A General Guide to Sources

Many sources beyond those cited above informed my essays. Below I have briefly annotated some of the most important sources, including most of those listed above.


The Papers of Abraham Lincoln is a documentary editing project whose editors are building a free online database of all documents written by and to Lincoln. Once complete, it will replace the Collected Works of Abraham Lincoln as the field’s most indispensable source. All documents are scanned, transcribed, annotated, and text searchable. Take it for a spin!

The Journal of the Abraham Lincoln Association has been the journal of record in the field for over forty years. Like the Collected Works of Abraham Lincoln and Papers of Abraham Lincoln, it is freely available and text searchable. Its articles touch on almost every Lincoln subject imaginable. Explore it!

Jonathan W. White’s A House Built by Slaves: African American Visitors to the Lincoln White House is a prize-winning examination of Lincoln’s treatment of black people in the White House during his presidency. White shows that Lincoln welcomed black visitors into the White House and treated them with dignity and respect. Lincoln’s actions broke sharply with prior presidential practice.

Fred Lee Hord and Matthew D. Norman’s Knowing Him by Heart: African Americans on Abraham Lincoln is a remarkable and important collection of writings by African-Americans on Abraham Lincoln. The documents span the antebellum era to the present, and highlight the great admiration that most African-Americans have expressed for Lincoln since the Civil War.

Douglas L. Wilson’s prize-winning Lincoln’s Sword: The Presidency and the Power of Words is a stunning foray into how Lincoln used words to shape public opinion. Wilson reveals Lincoln’s masterful command of language, showing how he habitually and skillfully revised words to hone messages for specific audiences.

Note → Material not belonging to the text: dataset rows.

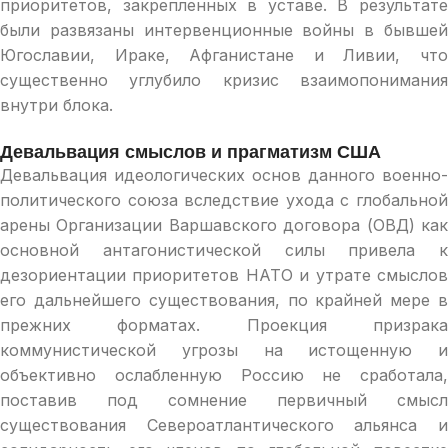
приоритетов, закрепленных в уставе. В результате
были развязаны интервенционные войны в бывшей
Югославии, Ираке, Афганистане и Ливии, что
существенно углубило кризис взаимопонимания
внутри блока.
Девальвация смыслов и прагматизм США
Девальвация идеологических основ данного военно-
политического союза вследствие ухода с глобальной
арены Организации Варшавского договора (ОВД) как
основной антагонистической силы привела к
дезориентации приоритетов НАТО и утрате смыслов
его дальнейшего существования, по крайней мере в
прежних форматах. Проекция призрака
коммунистической угрозы на истощенную и
объективно ослабленную Россию не сработала,
поставив под сомнение первичный смысл
существования Североатлантического альянса и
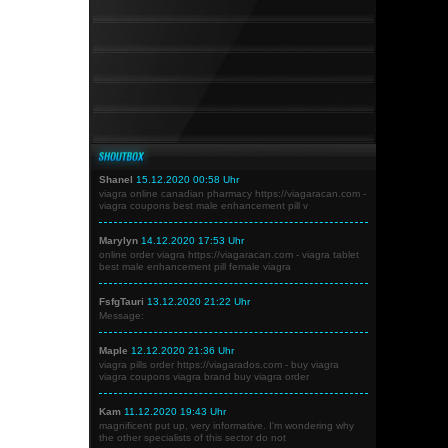
Shanel
15.12.2020 00:58 Uhr
viagra online canadian pharmacy https://viagaracan.com -
viagra coupons best male enhancement pill v
Marylyn
14.12.2020 17:53 Uhr
online order viagra https://viagaracan.com - viagra tablet
best male enhancement pill female viagra
FsfgTauri
13.12.2020 21:22 Uhr
Message:
Maple
12.12.2020 21:36 Uhr
viagra pills order https://viagarados.com - buy viagra
viagra coupons viagra brand buy viagra order
Kam
11.12.2020 19:43 Uhr
magnificent put up, very informative. I'm wondering why
the other specialists of this sector do not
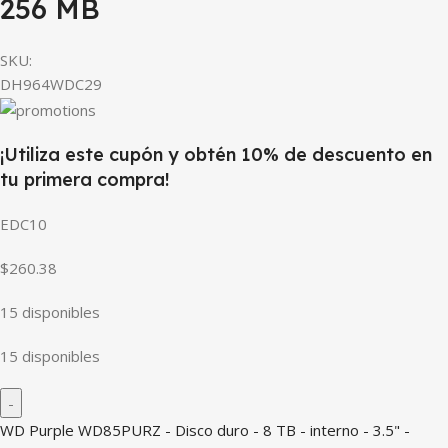
256 MB
SKU:
DH964WDC29
¡Utiliza este cupón y obtén 10% de descuento en
tu primera compra!
EDC10
$260.38
15 disponibles
15 disponibles
WD Purple WD85PURZ - Disco duro - 8 TB - interno - 3.5" -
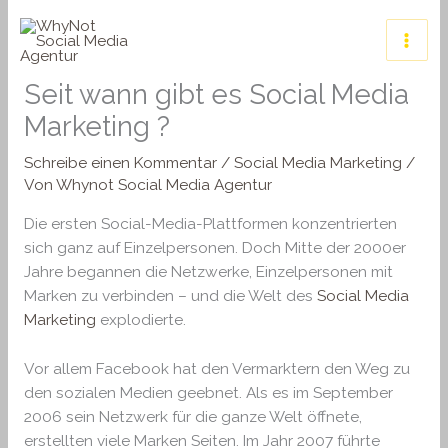
Zum
Inhalt
springen
Seit wann gibt es Social Media
Marketing ?
Schreibe einen Kommentar
/
Social Media Marketing
/
Von
Whynot Social Media Agentur
Die ersten Social-Media-Plattformen konzentrierten
sich ganz auf Einzelpersonen. Doch Mitte der 2000er
Jahre begannen die Netzwerke, Einzelpersonen mit
Marken zu verbinden – und die Welt des
Social Media
Marketing
explodierte.
Vor allem Facebook hat den Vermarktern den Weg zu
den sozialen Medien geebnet. Als es im September
2006 sein Netzwerk für die ganze Welt öffnete,
erstellten viele Marken Seiten. Im Jahr 2007 führte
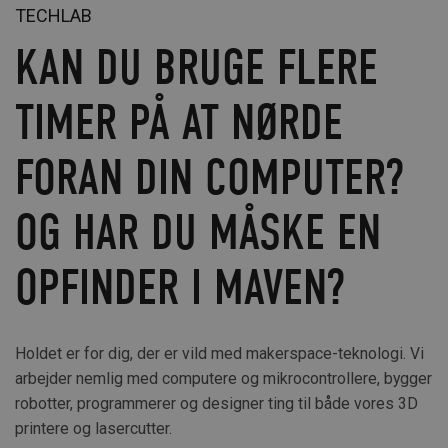
TECHLAB
KAN DU BRUGE FLERE
TIMER PÅ AT NØRDE
FORAN DIN COMPUTER?
OG HAR DU MÅSKE EN
OPFINDER I MAVEN?
Holdet er for dig, der er vild med makerspace-teknologi. Vi
arbejder nemlig med computere og mikrocontrollere, bygger
robotter, programmerer og designer ting til både vores 3D
printere og lasercutter.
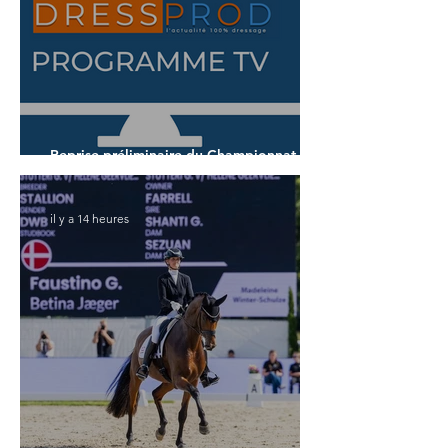
Reprise préliminaire du Championnat du
Monde des 5 ans
il y a 14 heures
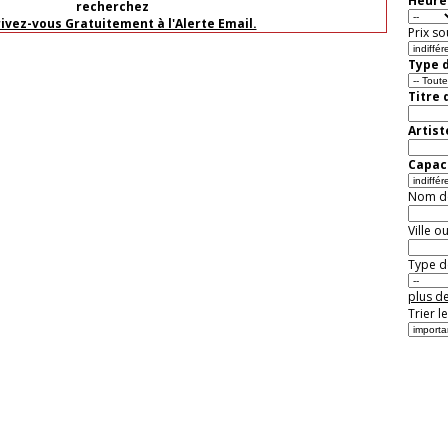
Heure 
recherchez
rivez-vous Gratuitement à l'Alerte Email.
Prix so
Type d
Titre 
Artist
Capaci
Nom de 
Ville o
Type de
plus de
Trier l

Jackie Hogan’s Lincoln, Inc.: Selling the Sixteenth President in Contemporary America is a pioneering sociological investigation into Americans’ sale and consumption of Abraham Lincoln. To Hogan, the Lincoln image shapes and illuminates Americans’ national identity. However, the image is idealized; Americans see in Lincoln primarily what they prefer to believe about themselves.

Richard N. Current’s mid-twentieth century classic The Lincoln Nobody Knows retains great value for those who desire to investigate Lincoln’s personality and politics. Current explores many enigmas that shroud our understanding of the man. Each chapter examines a specific subject, such as Lincoln’s religious views, and assesses evidence for different interpretations.

Merrill Peterson’s Lincoln in American Memory is a superb study of how Americans have remembered Lincoln from his death until the late twentieth century. Peterson traces five major archetypes of Lincoln and shows how different groups of Americans have appropriated Lincoln for different purposes at different times.

Michael S. Green’s Lincoln and Native Americans is a short but valuable study of the history of Lincoln and Native Americans. Green shows that while Lincoln never hated Indians, neither did he use his presidency to reform abuses in the federal government’s treatment of Indians.

Kate Masur’s prize-winning Until Justice Be Done: America’s First Civil Rights Movement, from the Revolution to Reconstruction is a path-breaking interpretation of the interracial movement for racial equality in the northern states. Antebellum activists promoted civil rights for free black people, who faced highly discriminatory laws in most northern states. Shaped by this movement, the Republican Party created a legal basis for racial equality throughout the nation, most notably by passage of the Fourteenth Amendment.

Kenneth Winkle’s The Young Eagle: The Rise of Abraham Lincoln is a superb study of Lincoln’s pre-presidential years. Winkle’s extraordinary attention to the context of Lincoln’s environment informs every page of the book, leading him to illuminating conclusions about many aspects of Lincoln’s life. It is a wonderful social history.

My Making an Antislavery Nation: Lincoln, Douglas, and the Battle over Freedom situates Abraham Lincoln’s antislavery politics in the context of antebellum Illinois political economy. It argues that the Republican Party’s antislavery nationalism flowed from the ideas of the abolitionists and freesoilers who preceded them.